What do you – the high school coach (and maybe even a parent) – do when your former athlete calls you in anger, frustration, depression or tears about such things as:

  • the lack of attention by coaches (treated as a number),
  • constant demands from coaches (must perform or else),
  • lack of understanding or concern for the athlete’s issues (just perform),
  • difficulty in dealing with changes in coaching leadership and training philosophy (rationale behind new workout scheme or changes not explained),
  • sole focus on the star of the team or varsity squad,
  • dismissive response to athlete’s input or feedback (if you don’t like it leave),
  • treated like you’re replaceable (can’t hack it then there are plenty on the team right behind you who’ll take your place)

We can acknowledge that these situations are hard on athletes. These calls are also tough on the former coach. Dealing with and helping your athletes deal with life. It is also one aspect of  developing mental toughness – resiliency.

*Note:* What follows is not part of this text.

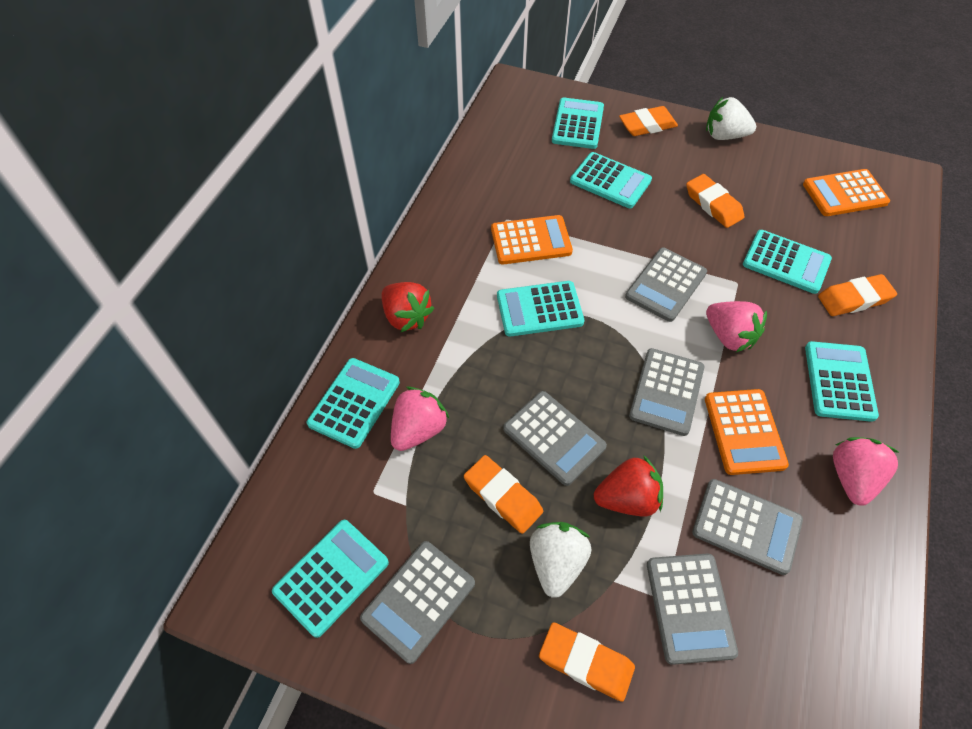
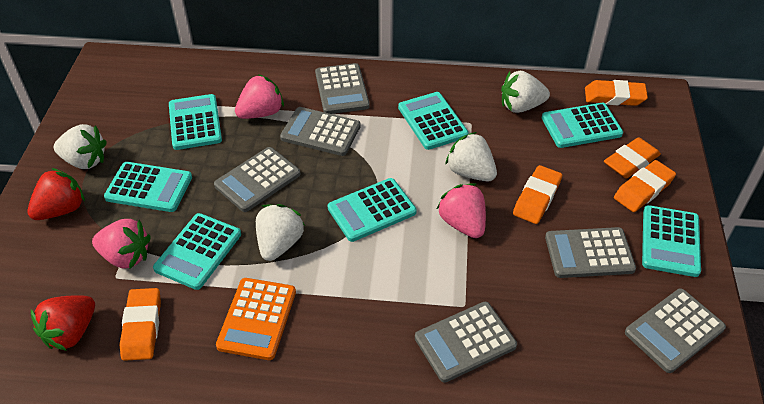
orange calculator: [491,215,573,264] [705,389,789,475] [803,169,890,216] = 3 -> [216,278,296,360] = 1
white strawberry: [530,522,592,598] [706,97,756,140] = 2 -> [54,124,107,169] [256,204,305,261] [445,132,497,181] [501,71,550,113] = 4

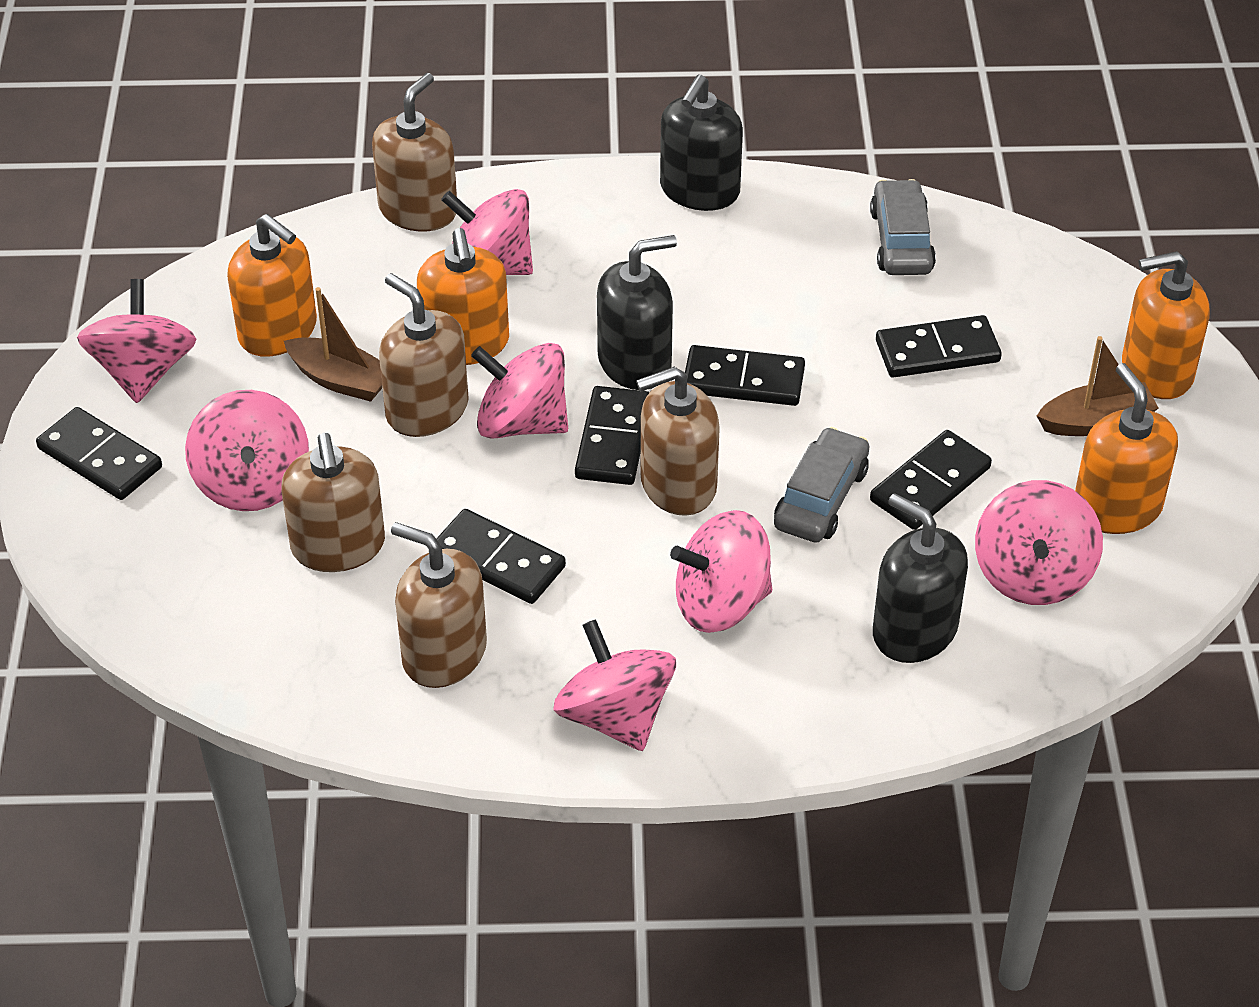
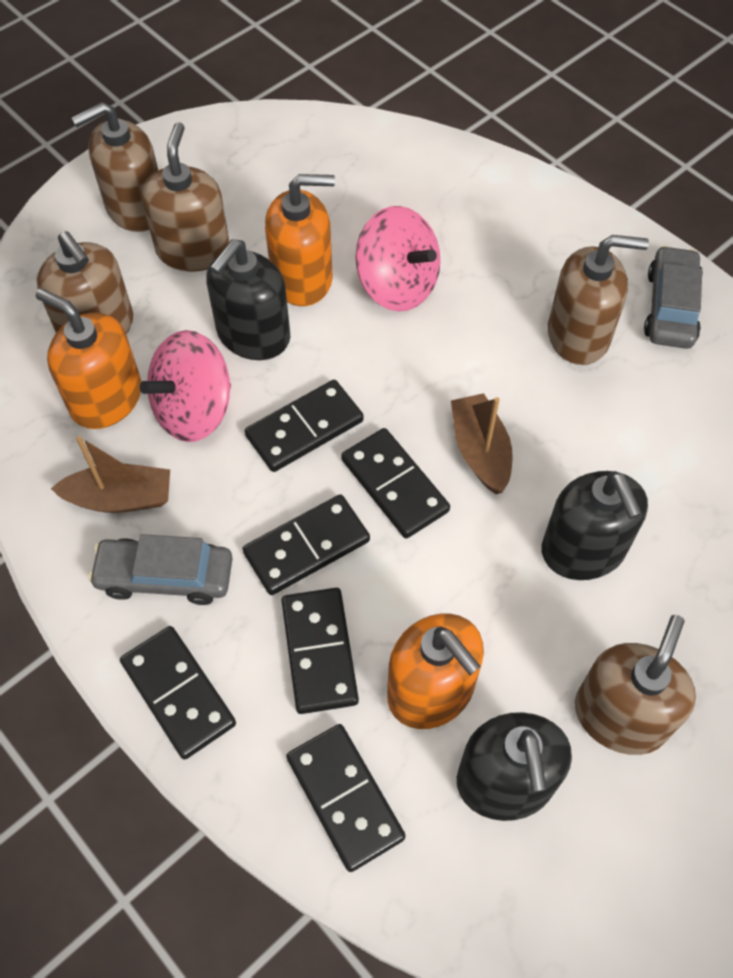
orange soap dispenser: [227,214,317,357] [417,228,509,365] [1075,363,1178,534] [1122,251,1210,399] = 4 -> [36,288,142,429] [265,174,335,306] [387,614,484,729] = 3
pink spinning top: [77,279,197,403] [185,390,309,511] [441,189,533,275] [471,343,568,439] [553,619,676,751] [670,510,772,633] [975,480,1103,605] = 7 -> [140,330,231,442] [355,206,441,312] = 2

Coaches (and parents) need to:

  • Learn how to be empathetic without trying to rescue. Sometimes the situation is upsetting but not as life and death as perhaps originally posed. Allowing the athlete to safely “get it out of their system” may be all they need.
  • Act as a sounding board.  Reflecting back what the athlete is saying gives an opportunity for them to re-evaluate the situation.
  • Allow the athlete a safe environment to express themselves without telling them “I told you so” or having some authority figure take over their problems.
  • If you know ways the athlete can constructively improve the situation – share them. But do not insist on a path of action. This is their situation not yours.
  • Use the opportunity to help the athlete refocus on what he or she controls (themselves).

Athletes need to:

  • Find ways to learn from every situation. If you learn, you grow.
  • Keep communication lines open with your college (current) coach. It does no good to talk to past coaches or your parents. It’s time to become mature enough to talk to the source of issues.
  • Be creative in solving issues. Though asking for some advice or input is smart (no one has all the answers) you have to own your actions.
  • Learn coping skills for the things they cannot change. This is a critical aspect of mental toughness – developing the ability to effectively cope with that which you cannot change.
  • If you cannot cope then have the courage to change the situation. You may need to move on to a better environment.